Exploring the role of the rumen microbiota in determining the feed efficiency of dairy cows

Abstract

Expanding world hunger calls for increasing available food resources. Ruminants have the remarkable ability to convert human-indigestible plant biomass into human-digestible food products, due to a complex microbiome residing in the rumen compartment of their upper digestive tract. One way to tackle the problem of diminishing food resources is to increase the animals' energetic efficiency, i.e., the efficiency with which they convert energy from feed, thereby increasing food availability while lowering the environmental burden, as these animals would produce more and eat less. We hypothesize that the cow's feed efficiency is dependent on the taxonomic composition, coding capacity and activity of its reticulorumenmicrobiota. To test this hypothesis, three aims are defined: (1) Evaluation of the feed efficiency of 146 dairy cows and defining two groups representing the highest and lowest 25% using the Israeli group's unique facility; (2) Comparing these two groups for microbiota diversity, identity and coding capacity using next-generation sequencing and metagenomic approaches; (3) Comparing the reticulorumenmicrobiota metabolic activity parameters.
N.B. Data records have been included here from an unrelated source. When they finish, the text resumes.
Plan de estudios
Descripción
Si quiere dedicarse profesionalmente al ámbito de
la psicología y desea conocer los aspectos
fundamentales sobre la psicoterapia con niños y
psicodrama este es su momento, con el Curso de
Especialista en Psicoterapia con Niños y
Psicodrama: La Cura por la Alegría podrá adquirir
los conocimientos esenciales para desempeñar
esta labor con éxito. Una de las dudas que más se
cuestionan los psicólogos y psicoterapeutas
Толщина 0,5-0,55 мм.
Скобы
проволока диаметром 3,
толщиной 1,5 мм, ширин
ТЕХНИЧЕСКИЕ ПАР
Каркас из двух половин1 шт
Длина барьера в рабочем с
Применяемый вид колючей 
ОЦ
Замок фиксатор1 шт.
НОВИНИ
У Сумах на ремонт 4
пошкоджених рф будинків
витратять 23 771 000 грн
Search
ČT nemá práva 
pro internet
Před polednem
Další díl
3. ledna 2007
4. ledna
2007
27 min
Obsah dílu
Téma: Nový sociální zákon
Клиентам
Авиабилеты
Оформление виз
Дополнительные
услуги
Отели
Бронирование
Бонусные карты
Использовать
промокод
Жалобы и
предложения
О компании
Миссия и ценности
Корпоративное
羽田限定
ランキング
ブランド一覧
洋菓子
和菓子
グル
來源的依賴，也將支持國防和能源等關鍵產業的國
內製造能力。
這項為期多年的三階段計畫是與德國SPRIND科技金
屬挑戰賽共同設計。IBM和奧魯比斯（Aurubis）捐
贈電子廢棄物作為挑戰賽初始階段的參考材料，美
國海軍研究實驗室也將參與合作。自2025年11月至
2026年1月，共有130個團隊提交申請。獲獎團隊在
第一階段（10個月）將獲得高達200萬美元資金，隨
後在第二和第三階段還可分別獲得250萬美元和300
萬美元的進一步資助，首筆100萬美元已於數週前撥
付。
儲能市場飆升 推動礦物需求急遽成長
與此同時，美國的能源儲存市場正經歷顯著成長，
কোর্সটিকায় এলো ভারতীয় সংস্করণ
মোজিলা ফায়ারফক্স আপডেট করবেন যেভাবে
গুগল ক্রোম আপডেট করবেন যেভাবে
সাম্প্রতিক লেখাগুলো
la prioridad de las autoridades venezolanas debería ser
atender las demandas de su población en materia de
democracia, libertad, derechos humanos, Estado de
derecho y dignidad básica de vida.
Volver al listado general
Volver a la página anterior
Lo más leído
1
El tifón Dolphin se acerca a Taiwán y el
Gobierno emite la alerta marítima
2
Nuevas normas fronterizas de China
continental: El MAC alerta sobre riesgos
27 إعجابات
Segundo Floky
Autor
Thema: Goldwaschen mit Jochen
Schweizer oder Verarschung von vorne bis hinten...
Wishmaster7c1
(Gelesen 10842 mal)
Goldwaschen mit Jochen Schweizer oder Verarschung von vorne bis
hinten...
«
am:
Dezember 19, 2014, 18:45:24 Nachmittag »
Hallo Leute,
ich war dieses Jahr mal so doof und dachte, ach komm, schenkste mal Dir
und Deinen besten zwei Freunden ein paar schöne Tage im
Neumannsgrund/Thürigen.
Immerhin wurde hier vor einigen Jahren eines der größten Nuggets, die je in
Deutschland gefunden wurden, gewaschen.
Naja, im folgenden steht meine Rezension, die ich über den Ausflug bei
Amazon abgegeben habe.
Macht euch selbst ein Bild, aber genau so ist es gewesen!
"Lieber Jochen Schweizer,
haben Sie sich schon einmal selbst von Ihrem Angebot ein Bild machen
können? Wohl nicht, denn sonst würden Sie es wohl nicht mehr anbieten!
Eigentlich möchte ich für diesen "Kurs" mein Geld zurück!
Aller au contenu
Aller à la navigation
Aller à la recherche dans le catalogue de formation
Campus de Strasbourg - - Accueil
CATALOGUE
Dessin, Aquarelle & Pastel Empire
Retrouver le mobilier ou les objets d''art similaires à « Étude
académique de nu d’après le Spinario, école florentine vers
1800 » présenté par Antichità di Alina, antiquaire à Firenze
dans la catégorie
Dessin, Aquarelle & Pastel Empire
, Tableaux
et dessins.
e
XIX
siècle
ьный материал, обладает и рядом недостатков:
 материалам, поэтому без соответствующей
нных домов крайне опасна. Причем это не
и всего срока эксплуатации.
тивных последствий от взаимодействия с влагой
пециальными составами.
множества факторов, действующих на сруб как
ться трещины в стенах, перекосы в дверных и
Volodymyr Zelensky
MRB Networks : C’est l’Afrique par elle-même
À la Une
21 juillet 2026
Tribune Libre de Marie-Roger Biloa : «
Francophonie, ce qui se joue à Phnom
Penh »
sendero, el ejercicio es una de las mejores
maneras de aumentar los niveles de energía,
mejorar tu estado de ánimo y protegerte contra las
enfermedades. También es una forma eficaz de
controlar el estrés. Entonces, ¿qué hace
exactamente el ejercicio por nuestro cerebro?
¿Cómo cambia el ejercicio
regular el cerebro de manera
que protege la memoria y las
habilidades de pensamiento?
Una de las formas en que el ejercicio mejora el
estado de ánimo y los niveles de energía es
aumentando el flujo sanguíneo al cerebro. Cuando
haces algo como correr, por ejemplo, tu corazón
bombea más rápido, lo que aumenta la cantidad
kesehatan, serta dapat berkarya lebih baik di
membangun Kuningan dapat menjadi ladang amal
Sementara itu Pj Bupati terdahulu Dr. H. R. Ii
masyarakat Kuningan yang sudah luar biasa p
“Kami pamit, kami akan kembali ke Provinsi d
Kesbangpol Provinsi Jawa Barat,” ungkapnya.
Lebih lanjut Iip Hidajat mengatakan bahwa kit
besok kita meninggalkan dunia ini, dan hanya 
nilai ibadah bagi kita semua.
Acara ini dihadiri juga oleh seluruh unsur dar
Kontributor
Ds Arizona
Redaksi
We measured feed efficiency in 146 milking cows and analyzed the taxonomic composition, gene content, microbial activity and metabolomic composition of rumen microbiomes from the 78 most extreme animals. Lower richness of microbiome gene content and taxa was tightly linked to higher feed efficiency. Microbiome genes and species accurately predicted the animals' feed-efficiency phenotype. Specific enrichment of microbes and metabolic pathways in each of these microbiome groups resulted in increasing valuable metabolites and decreasing unusable ones such as methane in efficient animals. This ecological and mechanistic understanding of the rumen microbiome could lead to an increase in available food resources and environmentally friendly livestock agriculture.